Vanessa Carroll said...

Look at this! Sounds like a lot of what you're outlining here is exactly what Composition Seminar is!

I have to say, for me, the pros here definitely out weigh the cons!

Funny how much things have changed in 3 years! This is now part of the curriculum!

Michelle said...

I definitely agree with the points listed in this entry! I enjoy hearing my classmates' work, and it does foster a sense of camaraderie between students. How many times has a non-pianist presented something written for piano and myself, Tim, and Aislinn have given each other a significant look when we see something impossible, difficult, or improperly-notated. Although, while our class wasn't overly large, if there had been a few more people I think it would have been difficult to get through everyone's pieces in every class. Overall, for an introductory course, I think that the pros far outweigh the cons. I think that fewer people would be encouraged to take 3100 if it were all individual instruction; to me at least, it would be much more intimidating, as I would feel like I needed to have some previous experience composing.

André McEvenue said...

It seems to me that there is much to be learned in this kind of a group environment. I think that developing critical skills is very important for all musicians, and encouraging people to provide honest feedback is certainly a challenge.
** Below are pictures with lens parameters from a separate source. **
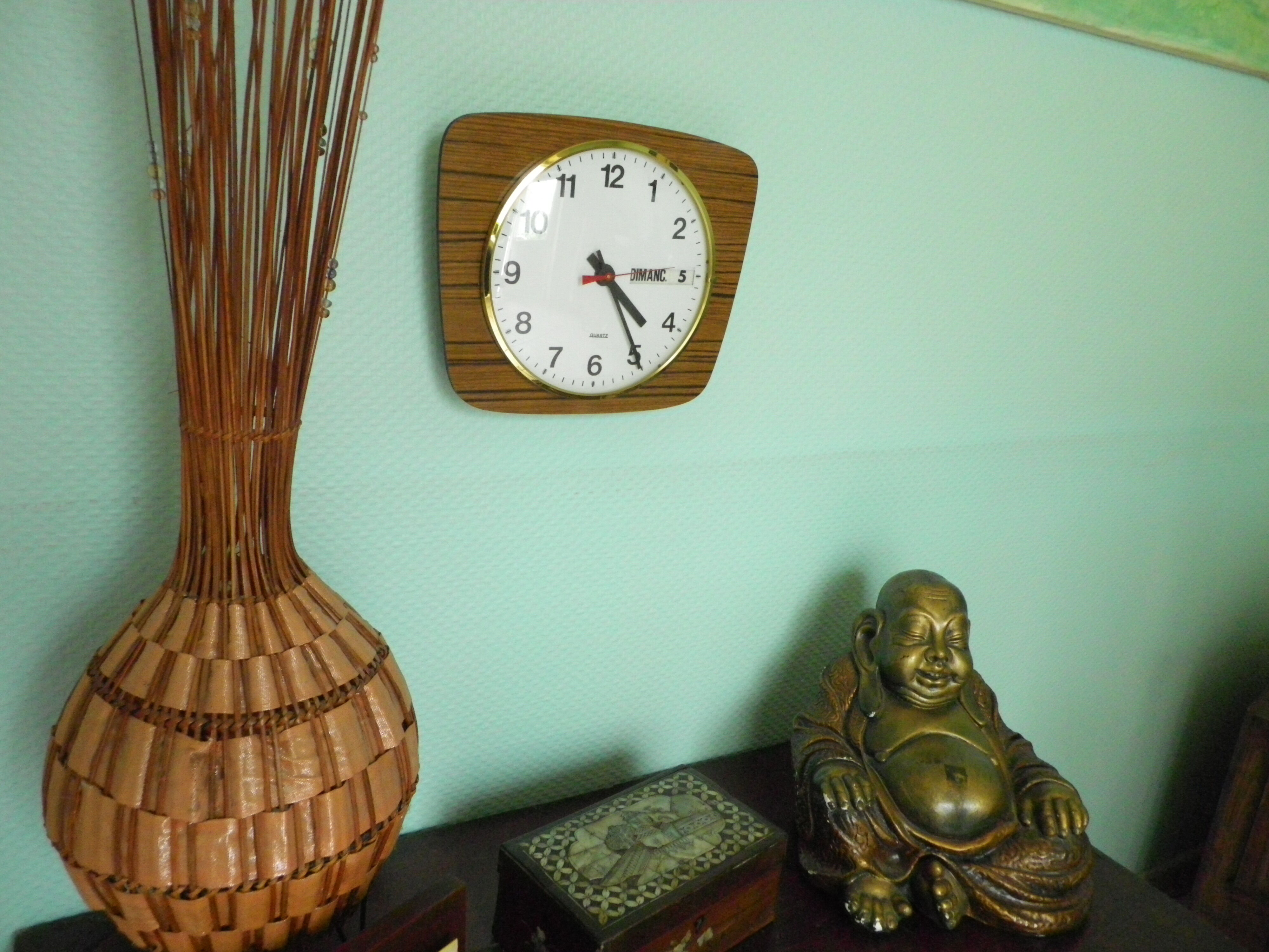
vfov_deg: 49.7
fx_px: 1026
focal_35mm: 28
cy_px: 476
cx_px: 634
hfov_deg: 63.4
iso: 500
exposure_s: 1/60
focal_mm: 4.9
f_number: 2.6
Although there is less time for individual feedback, I feel that this is made up for by observing the problems that are addressed in class in other's compositions as well as my own. This provided me a much broader exposure to common compositional problems in a shorter time. I would likely have encountered many of these issues in the future regardless, and now I am prepared with tools and ideas to face these challenges.

Colin Bonner said...

I personally think group lessons, especially for Intro to Composition, are for the most part effective. What I found is that towards the beginning we all had similar sorts of problems and concerns depending on what we were trying to create in our compositions. We also got a sense the different compositional processes each individual experimented with. Sometimes I thought "great idea! I'll try it myself" while other times I thought the complete opposite. Although the majority of our class was new to composing, everyone still had very different tastes and styles making the feedback I received really helpful as it was often outside my sphere of thinking.
A huge problem for myself is showing anyone my work (whether compositions, performances, essays) but the classroom environment ripped me from my comfort zone. I eventually did start look foreword to showing the class my work, especially whenever I hit road-blocks or when I had a sense the composition was complete.
Learning in the class setting seemed comparable to learning from siblings, where you watch each other make mistakes and rather than naïvely making the same mistakes, you can choose to learn from someone else's experience.
This all being said, I've yet to have a 1-on-1 composition lesson but I'm sure they are also hugely positive experiences.

Hannah Wadman-Scanlan said...

I am of the belief that group work/ the sharing of music in composition class is very useful and helpful. I agree with all of your plusses. Firstly, I really like the feeling it creates of “we’re all in this together”. I’ve had moments where I’ve really struggled to finish or even begin projects as it feels too daunting, but I often feel much better after hearing that my classmates are in the same boat and we’re all there to help and encourage each other. It can also be a great source of inspiration, as you mentioned, perhaps in moments when we feel stuck and out of ideas. Hearing the compositions of others can give us ideas, such as a different texture or rhythm to try out. For me, hearing other people’s compositions also gives me an idea of what makes a “good composition” in my mind. For example, elements such as dynamics can make such a huge difference in a piece, however sometimes I won’t even realize it until I hear two students’ work, one with and one without dynamics. Perhaps one of the only other disadvantages that I can think of is the risk of comparing your work too closely to others. I think it’s important to have your own musical voice, and its important to recognize that your classmates work might not necessarily be better than yours, just different, and thats ok.